The first step is finding out if you really should refinance student loans. After all, depending on the type of extension, everything could turn out a lot more expensive because of interest rates. To qualify for better refinancing options, a student must have great credit scores and history. That way, you might get more advantageous rates which will make things better.

Before you start, we recommend you check your scores either at Equifax, TransUnion or Experian. Maybe you’ll be able to refinance in a way that benefits you, but not right now. If your credit is below average there’s still time to work on getting better numbers, before actually applying for refinancing. 

On the other hand, if you have good or excellent scores, you can move on to the next step. 

2. Check out various lenders before making a decision

With a quick Google search about where to refinance student loans you’ll see that interest rates vary a lot, as well as repayment options. This means that if you choose a lender with too much hurry, this could turn out quite bad. The ideal is to shop around, read through the fine print in as many financial providers as you can and see the cons and pros for each one of them. 

You can find out if the interest rates and repayment options are good for you online. Some lenders even offer prequalification tools that allow users to find out if they really should use their services to refinance. Just be careful not to use those that might harm your credit score and cause you trouble later. 

After you go through a prequalification that uses a soft check on your score you’ll be able to get a better idea of whether this would be beneficial for your finances. 

3. Get a few rate estimates

After choosing a few lenders that seem ideal for you it’s time to understand how their interest rates and fees work. If the numbers aren’t available on their website, we recommend you get in touch using e-mail or phone. 

4. Complete the official loan application

We hope that by this point you’ve already made your choice of the ideal lender. Remembering that they should have the best interest rates possible to make sure you don’t end up paying a lot more for your loan than originally planned. 

So far, we recommended that you do your research with many lenders, but here we have a different situation. Even those who are unsure about the success of their application should choose a single financial services provider and stick with them. Once you make an official application the financial company will make a hard check on your credit score, which will harm it in turn. 

This means that making a lot of applications within the same period could be a great problem. Remember that with a worse score you’ll have to accept higher interest rates and worse repayment conditions. Or not get an approval at all. 
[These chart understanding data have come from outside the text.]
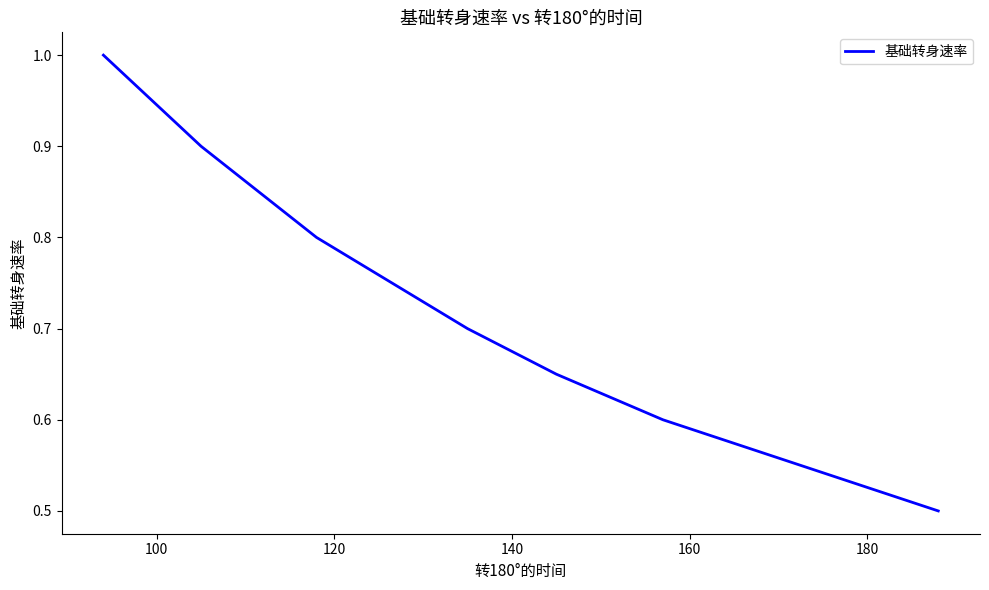

What is the smallest value displayed?

0.5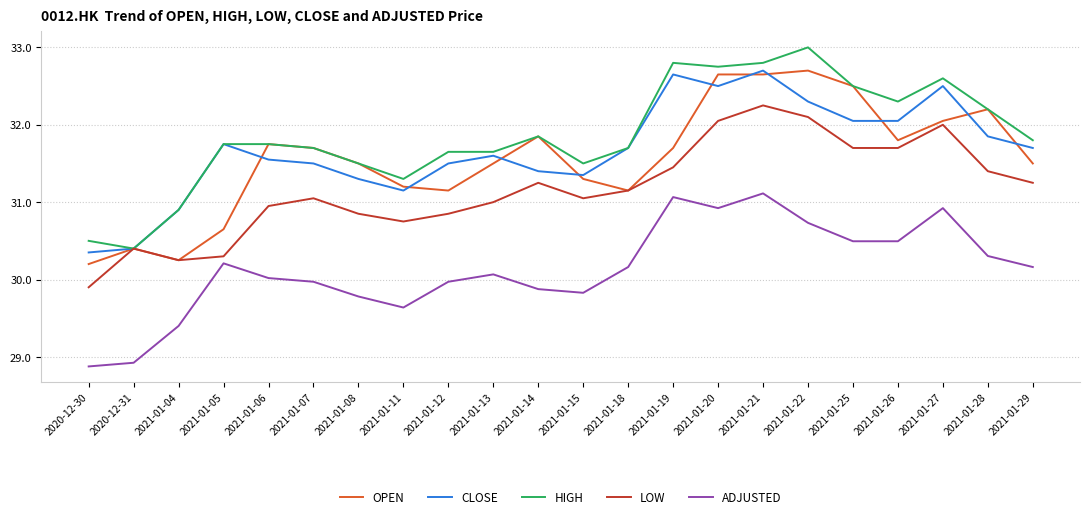

What is the maximum value for HIGH?

33.0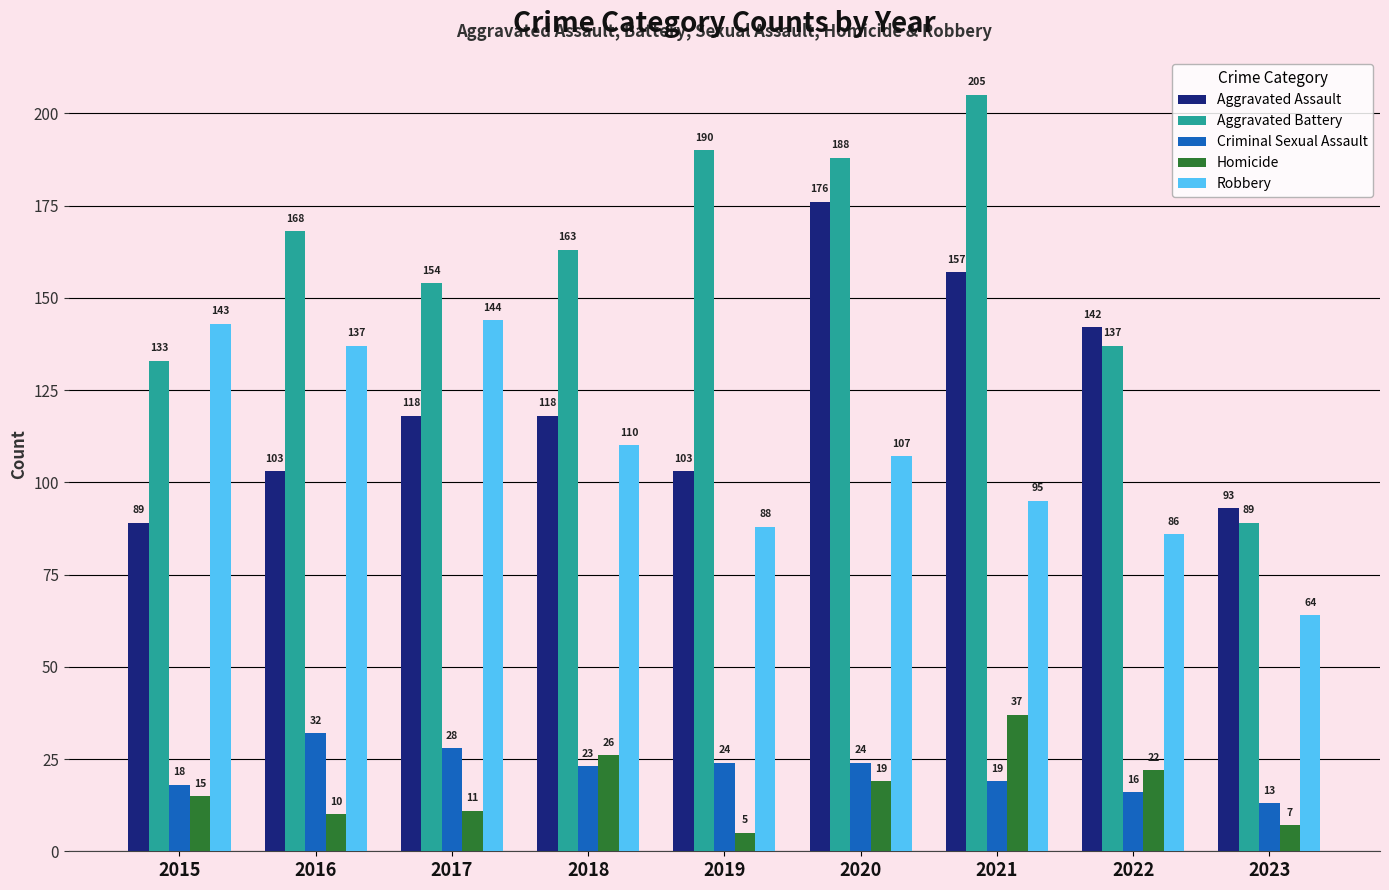

Reading left to right, what are all the values shown in this chart?

Aggravated Assault: 2015=89	2016=103	2017=118	2018=118	2019=103	2020=176	2021=157	2022=142	2023=93
Aggravated Battery: 2015=133	2016=168	2017=154	2018=163	2019=190	2020=188	2021=205	2022=137	2023=89
Criminal Sexual Assault: 2015=18	2016=32	2017=28	2018=23	2019=24	2020=24	2021=19	2022=16	2023=13
Homicide: 2015=15	2016=10	2017=11	2018=26	2019=5	2020=19	2021=37	2022=22	2023=7
Robbery: 2015=143	2016=137	2017=144	2018=110	2019=88	2020=107	2021=95	2022=86	2023=64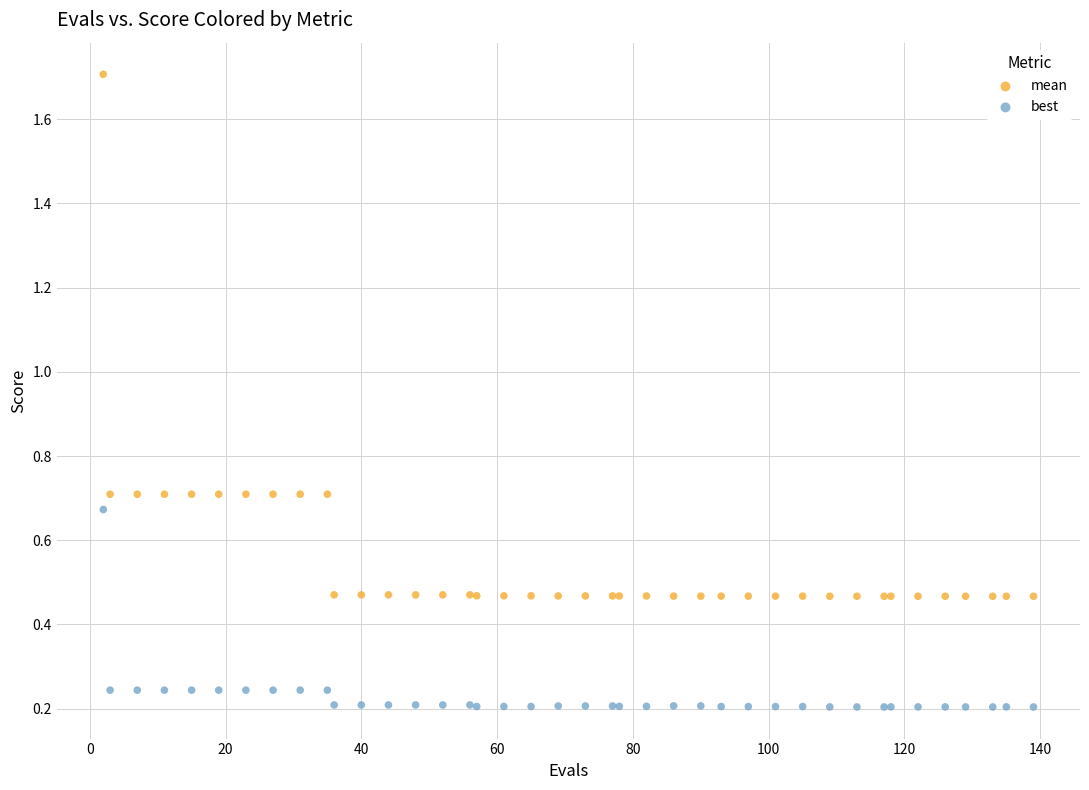

What are all the series names shown in the legend?

mean, best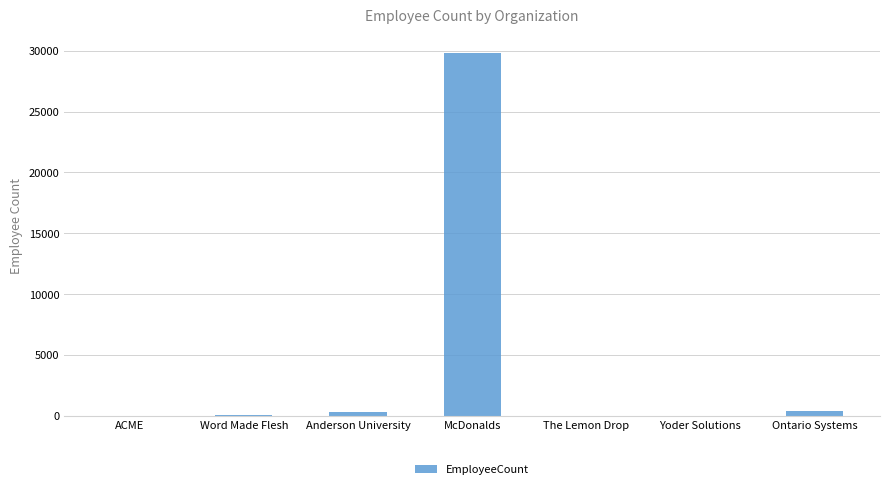

What is the maximum value shown in the chart?

29839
So, now that you have your choice, it’s time to go on their website and apply. Usually, you’ll fill out a form with some personal info to begin with. After the prequalification, the lender will also ask for: 

  1. Payoff verification statements for the current loans; 
  2. Proof of residency; 
  3. Proof of graduation; 
  4. Proof of employment; 
  5. ID or social security number. 

At last you’ll get the approval you waited so long for. Now all that you have to do is sign some more paperwork, usually a contract that establishes the rules and obligations for both parties involved. 

After signing the contract you’ll have a determined period for your current loans to pay off. In the meantime it’s important to keep paying each loan normally. Otherwise, you could have problems with your credit score. Only start paying the new and refinanced loans after confirming that everything is paid with your previous lender.